Sans vouloir diminuer sa performance, il est d'abord de mise de se rappeler qu'un parti politique perd plus le pouvoir qu'il ne le gagne. Cela signifie que ce ne serait pas tant les qualités du NPD et de sa leader que les Albertains ont plébiscité, qu'une réaction à plusieurs phénomènes négatifs associés au Parti conservateur.

Depuis le départ du populiste Ralph Klein, en 2006, le PC albertain a brûlé trois chefs qui n'ont pu inspirer l'opinion publique, avec Ed Stelmach, Alison Redford et tout récemment, Jim Prentice. Ce dernier, vétéran de la scène fédérale, était promis à un bel avenir mais la déconfiture du prix du pétrole et la décision de déclencher des élections anticipées, notamment, ont détourné 450 000 électeurs vers le NPD.

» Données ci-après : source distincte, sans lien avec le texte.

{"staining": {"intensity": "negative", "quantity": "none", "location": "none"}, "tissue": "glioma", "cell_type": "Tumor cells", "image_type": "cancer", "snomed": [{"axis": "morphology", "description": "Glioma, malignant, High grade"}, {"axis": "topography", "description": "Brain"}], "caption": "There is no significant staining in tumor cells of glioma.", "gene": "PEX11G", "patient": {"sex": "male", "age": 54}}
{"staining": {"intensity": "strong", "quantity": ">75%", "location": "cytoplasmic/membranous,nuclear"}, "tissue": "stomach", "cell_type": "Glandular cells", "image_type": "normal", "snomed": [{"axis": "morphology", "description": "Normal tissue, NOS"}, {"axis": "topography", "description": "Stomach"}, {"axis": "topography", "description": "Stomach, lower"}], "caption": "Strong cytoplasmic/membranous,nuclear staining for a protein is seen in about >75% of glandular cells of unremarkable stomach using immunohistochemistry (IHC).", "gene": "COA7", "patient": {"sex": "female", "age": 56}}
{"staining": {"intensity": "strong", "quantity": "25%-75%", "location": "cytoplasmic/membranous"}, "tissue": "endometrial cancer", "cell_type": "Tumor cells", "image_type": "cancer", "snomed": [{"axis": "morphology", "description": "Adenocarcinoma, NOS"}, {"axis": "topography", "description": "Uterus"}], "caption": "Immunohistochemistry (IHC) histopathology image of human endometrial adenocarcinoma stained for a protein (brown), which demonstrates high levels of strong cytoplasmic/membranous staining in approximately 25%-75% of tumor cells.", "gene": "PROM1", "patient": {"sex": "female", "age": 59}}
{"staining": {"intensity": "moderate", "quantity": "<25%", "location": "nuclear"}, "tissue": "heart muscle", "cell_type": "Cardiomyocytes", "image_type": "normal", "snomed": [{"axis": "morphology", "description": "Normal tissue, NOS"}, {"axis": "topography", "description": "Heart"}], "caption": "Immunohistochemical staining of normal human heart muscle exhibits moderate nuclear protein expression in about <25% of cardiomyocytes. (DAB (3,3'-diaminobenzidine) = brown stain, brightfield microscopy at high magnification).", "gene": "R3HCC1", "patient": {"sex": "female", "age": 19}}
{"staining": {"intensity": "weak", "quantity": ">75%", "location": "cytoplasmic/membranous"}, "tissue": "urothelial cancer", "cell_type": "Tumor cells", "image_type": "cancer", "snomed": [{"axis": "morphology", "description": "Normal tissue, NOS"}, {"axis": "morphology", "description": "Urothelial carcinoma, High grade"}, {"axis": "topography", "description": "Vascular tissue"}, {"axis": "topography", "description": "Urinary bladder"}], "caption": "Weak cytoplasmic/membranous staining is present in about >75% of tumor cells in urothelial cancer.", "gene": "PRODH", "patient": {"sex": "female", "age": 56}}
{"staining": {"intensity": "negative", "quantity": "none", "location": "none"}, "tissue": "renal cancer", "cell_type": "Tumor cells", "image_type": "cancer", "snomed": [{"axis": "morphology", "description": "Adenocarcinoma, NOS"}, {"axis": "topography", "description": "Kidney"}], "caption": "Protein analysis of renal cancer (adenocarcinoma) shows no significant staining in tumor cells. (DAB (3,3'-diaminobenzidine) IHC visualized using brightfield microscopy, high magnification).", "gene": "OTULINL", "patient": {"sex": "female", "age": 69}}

Ainsi, Rachel Notley s'est retrouvée à la tête d'une vague orange pas très différente de celle que Jack Layton a vécue au Québec à l'élection de 2011. Il y a aussi un parallèle à faire entre cette victoire et celle de Bob Rae pour les néo-démocrates de l'Ontario en 1990.

Le NPD albertain a su combler un vide qui s'est magiquement ouvert devant lui. Depuis 2008, la principale opposition aux conservateurs albertains étaient le parti Wildrose et sa télégénique chef Danielle Smith. Quand elle a fait défection vers les conservateurs avec huit collègues, en décembre dernier, cela a jeté le Wildrose dans un profond bouleversement dont il s'est remis juste à temps pour l'élection, mais pas assez pour que le nouveau chef Brian Jean puisse faire sa marque.

Pendant ce temps, Rachel Notley menait une solide campagne, dissipant bien des doutes sur la capacité du NPD de former un bon gouvernement en Alberta. Il lui reste maintenant à livrer la marchandise, ce qui ne sera pas une mince affaire avec un cabinet totalement inexpérimenté et des finances publiques plombées par le prix du pétrole.

Elle devra éviter les pièges du NPD ontarien de M. Rae dont les solutions idéologiques de gauche ont mis la province profondément dans le rouge. Bob Rae n'aura été l'homme que d'un seul mandat et la désaffection des Ontariens a propulsé ces derniers de l'autre côté du spectre politique, avec un Mike Harris conservateur et tout aussi idéologique que M. Rae. Les finances ont été redressées... mais à quel prix ?

Cette victoire étincelante du NPD provincial envoie-t-elle un signal clair aux politiciens fédéraux ? Oui et non. Il faut éviter les parallèles faciles entre la performance au niveau provincial et celle au fédéral. Le Québec a souvent voté Parti québécois au provincial et libéral au fédéral. Le NPD fédéral de Thomas Mulcair ne vient pas d'obtenir un chèque en blanc ; quoiqu'il y a aujourd'hui de l'espoir pour une percée impensable il y a un an à peine.

Le plus inquiet sera sans aucun doute le premier ministre Stephen Harper. Il pouvait compter sur un appui massif des Albertains ; cela est moins sûr aujourd'hui. L'Alberta est moins politiquement moins monolithique que l'on ne pouvait le croire. La popularité du progressiste maire de Calgary Naheed Nenshi était peut-être annonciatrice d'une Alberta plus ouverte. Rachel Notley a aujourd'hui le mandat d'en fournir la réponse.